*** Opening Data excerpts ***

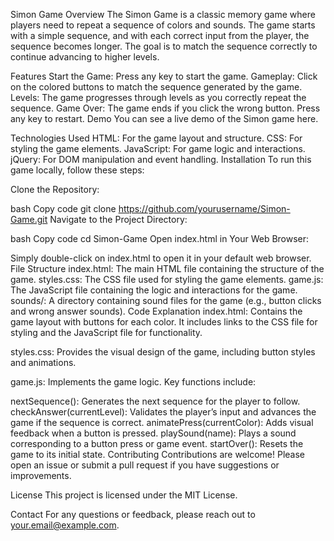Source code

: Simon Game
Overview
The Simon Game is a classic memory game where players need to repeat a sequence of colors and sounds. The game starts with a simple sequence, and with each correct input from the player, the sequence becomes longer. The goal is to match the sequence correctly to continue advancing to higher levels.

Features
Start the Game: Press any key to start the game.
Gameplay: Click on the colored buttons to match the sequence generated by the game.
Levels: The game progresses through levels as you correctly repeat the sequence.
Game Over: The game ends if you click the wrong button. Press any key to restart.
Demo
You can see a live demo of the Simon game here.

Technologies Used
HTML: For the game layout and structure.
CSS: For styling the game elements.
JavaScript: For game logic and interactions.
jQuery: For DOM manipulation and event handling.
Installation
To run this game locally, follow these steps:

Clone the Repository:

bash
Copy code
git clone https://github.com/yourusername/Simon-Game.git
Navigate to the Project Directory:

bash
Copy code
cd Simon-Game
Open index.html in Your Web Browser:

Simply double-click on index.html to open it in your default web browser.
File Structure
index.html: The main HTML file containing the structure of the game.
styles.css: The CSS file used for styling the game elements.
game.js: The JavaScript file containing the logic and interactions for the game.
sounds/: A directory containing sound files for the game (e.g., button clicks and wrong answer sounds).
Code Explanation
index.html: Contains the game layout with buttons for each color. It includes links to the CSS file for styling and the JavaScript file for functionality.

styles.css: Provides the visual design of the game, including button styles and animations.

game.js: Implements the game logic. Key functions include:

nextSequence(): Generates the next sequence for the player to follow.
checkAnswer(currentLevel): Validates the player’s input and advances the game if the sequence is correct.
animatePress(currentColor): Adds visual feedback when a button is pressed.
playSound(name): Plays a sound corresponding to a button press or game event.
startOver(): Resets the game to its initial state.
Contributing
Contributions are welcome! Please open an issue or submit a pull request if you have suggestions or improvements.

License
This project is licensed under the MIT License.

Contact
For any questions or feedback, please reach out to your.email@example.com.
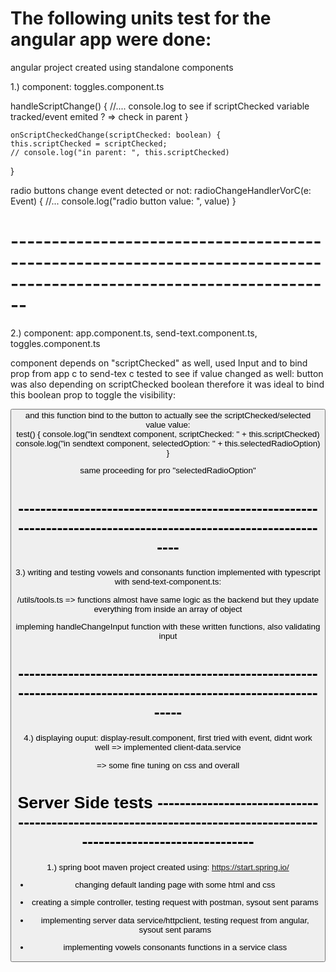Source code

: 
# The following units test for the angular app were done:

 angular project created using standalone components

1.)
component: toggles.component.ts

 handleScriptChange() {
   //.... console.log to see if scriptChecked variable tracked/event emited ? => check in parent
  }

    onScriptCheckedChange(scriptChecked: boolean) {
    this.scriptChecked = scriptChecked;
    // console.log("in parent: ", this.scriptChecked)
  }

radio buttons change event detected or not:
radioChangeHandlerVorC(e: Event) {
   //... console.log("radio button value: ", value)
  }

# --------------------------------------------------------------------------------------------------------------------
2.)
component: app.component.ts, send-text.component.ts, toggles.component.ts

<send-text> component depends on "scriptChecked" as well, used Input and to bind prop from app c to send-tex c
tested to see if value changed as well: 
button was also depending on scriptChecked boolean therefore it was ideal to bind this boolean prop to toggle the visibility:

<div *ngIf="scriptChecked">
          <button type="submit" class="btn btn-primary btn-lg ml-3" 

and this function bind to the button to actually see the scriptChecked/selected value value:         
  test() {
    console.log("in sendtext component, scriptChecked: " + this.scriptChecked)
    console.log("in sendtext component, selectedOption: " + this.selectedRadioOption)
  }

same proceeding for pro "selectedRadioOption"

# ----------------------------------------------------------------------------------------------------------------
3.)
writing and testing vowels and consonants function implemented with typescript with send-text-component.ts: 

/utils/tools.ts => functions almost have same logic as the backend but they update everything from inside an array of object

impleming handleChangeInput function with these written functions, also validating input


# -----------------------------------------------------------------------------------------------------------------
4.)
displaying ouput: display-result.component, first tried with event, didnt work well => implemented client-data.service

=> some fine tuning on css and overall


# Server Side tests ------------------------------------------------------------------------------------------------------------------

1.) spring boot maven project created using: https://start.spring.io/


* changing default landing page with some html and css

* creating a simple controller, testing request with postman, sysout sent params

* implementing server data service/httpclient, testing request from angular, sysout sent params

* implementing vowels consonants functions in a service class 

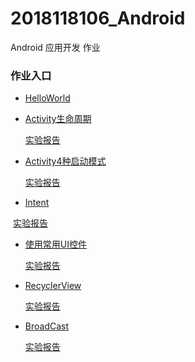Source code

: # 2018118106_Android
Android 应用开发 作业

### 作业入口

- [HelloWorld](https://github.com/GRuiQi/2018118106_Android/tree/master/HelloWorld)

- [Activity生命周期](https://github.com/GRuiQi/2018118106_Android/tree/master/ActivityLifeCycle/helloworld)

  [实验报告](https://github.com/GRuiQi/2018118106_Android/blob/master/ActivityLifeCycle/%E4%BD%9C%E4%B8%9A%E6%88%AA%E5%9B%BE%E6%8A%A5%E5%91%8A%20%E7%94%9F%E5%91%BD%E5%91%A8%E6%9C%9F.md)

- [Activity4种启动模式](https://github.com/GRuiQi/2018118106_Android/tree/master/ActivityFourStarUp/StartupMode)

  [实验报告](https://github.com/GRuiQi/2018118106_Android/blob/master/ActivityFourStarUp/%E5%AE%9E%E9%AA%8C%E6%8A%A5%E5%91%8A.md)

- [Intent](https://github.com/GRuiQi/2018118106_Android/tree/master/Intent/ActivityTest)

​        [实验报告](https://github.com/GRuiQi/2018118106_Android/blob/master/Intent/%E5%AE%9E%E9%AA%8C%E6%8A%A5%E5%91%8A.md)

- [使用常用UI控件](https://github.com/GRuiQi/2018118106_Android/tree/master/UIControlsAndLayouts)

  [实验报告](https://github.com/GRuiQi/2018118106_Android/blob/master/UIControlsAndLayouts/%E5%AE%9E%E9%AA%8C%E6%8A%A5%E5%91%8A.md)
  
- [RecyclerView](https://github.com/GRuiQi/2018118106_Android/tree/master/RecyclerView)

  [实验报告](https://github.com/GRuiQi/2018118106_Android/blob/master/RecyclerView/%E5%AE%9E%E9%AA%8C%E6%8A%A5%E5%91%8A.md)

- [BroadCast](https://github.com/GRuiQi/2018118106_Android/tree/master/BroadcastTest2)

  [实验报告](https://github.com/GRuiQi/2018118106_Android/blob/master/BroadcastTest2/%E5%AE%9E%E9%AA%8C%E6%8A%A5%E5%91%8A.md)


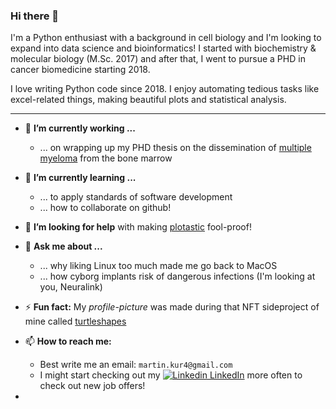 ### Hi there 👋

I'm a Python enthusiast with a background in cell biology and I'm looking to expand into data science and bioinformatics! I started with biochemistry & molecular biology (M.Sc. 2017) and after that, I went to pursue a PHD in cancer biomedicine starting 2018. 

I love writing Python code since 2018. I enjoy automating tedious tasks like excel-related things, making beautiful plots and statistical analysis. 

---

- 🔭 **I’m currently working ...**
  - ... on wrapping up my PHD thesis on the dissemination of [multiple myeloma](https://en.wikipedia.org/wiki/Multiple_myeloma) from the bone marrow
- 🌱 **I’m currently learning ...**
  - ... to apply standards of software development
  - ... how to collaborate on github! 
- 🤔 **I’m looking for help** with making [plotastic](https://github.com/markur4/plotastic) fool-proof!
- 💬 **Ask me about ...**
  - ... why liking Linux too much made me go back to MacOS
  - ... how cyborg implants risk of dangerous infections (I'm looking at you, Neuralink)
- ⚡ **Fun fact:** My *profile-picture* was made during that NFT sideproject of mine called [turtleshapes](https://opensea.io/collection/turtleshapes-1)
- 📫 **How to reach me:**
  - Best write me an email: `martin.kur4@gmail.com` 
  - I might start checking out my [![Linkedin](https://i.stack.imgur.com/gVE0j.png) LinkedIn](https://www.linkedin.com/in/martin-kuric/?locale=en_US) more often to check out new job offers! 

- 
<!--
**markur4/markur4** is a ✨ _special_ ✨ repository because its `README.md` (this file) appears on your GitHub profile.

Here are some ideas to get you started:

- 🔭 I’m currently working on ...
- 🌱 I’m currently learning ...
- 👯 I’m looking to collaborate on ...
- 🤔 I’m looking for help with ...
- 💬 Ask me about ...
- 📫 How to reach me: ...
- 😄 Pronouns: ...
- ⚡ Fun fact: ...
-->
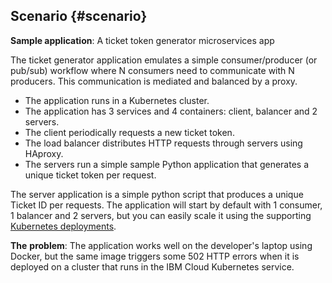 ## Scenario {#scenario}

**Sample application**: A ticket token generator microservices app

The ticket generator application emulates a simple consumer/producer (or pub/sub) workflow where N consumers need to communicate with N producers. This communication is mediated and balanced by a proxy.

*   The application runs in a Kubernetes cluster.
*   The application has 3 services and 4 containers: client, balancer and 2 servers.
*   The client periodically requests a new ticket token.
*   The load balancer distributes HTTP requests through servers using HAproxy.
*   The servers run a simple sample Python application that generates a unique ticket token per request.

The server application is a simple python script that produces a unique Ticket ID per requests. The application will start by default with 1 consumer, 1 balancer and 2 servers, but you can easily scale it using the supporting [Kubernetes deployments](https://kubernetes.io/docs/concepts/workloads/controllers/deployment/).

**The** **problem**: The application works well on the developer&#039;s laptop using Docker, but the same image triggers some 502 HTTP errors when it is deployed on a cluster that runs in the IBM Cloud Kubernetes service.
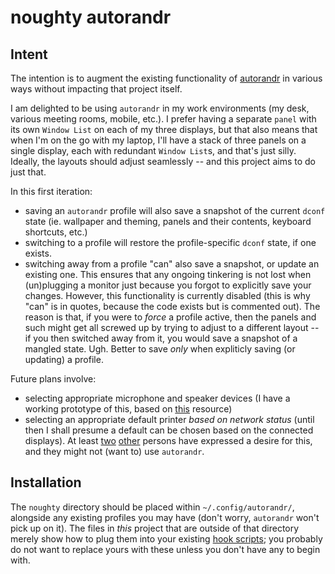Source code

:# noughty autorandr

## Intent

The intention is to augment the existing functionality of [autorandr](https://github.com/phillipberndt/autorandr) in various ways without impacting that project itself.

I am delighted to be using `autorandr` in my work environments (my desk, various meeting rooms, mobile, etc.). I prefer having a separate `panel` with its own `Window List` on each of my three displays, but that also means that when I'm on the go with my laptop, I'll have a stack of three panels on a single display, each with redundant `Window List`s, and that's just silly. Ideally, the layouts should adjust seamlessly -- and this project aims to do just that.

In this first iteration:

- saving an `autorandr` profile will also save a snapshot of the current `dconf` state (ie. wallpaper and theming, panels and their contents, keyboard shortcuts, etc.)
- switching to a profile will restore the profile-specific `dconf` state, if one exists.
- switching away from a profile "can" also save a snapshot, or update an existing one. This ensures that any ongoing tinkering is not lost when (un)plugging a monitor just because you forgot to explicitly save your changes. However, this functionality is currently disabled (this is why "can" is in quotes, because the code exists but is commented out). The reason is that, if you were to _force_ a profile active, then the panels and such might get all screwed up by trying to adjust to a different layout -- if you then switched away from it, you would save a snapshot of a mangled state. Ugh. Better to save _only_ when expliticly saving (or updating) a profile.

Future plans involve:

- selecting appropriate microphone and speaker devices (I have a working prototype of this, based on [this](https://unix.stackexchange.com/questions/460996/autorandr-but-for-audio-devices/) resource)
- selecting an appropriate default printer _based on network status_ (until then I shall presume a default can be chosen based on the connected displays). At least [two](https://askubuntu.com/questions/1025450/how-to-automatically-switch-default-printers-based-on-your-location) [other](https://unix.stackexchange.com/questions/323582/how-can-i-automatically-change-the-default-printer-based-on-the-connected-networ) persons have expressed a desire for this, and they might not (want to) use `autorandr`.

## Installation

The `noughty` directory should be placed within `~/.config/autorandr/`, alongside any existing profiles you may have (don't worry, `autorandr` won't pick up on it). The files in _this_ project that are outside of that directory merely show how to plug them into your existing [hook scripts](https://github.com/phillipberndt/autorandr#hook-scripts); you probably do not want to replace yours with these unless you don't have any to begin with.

*** Closing Data excerpts ***

> _Exercise description_:
Collect every line in the items above that contains the word "collaborate".

> _Solution_:
  - ... how to collaborate on github! 
- 👯 I’m looking to collaborate on ...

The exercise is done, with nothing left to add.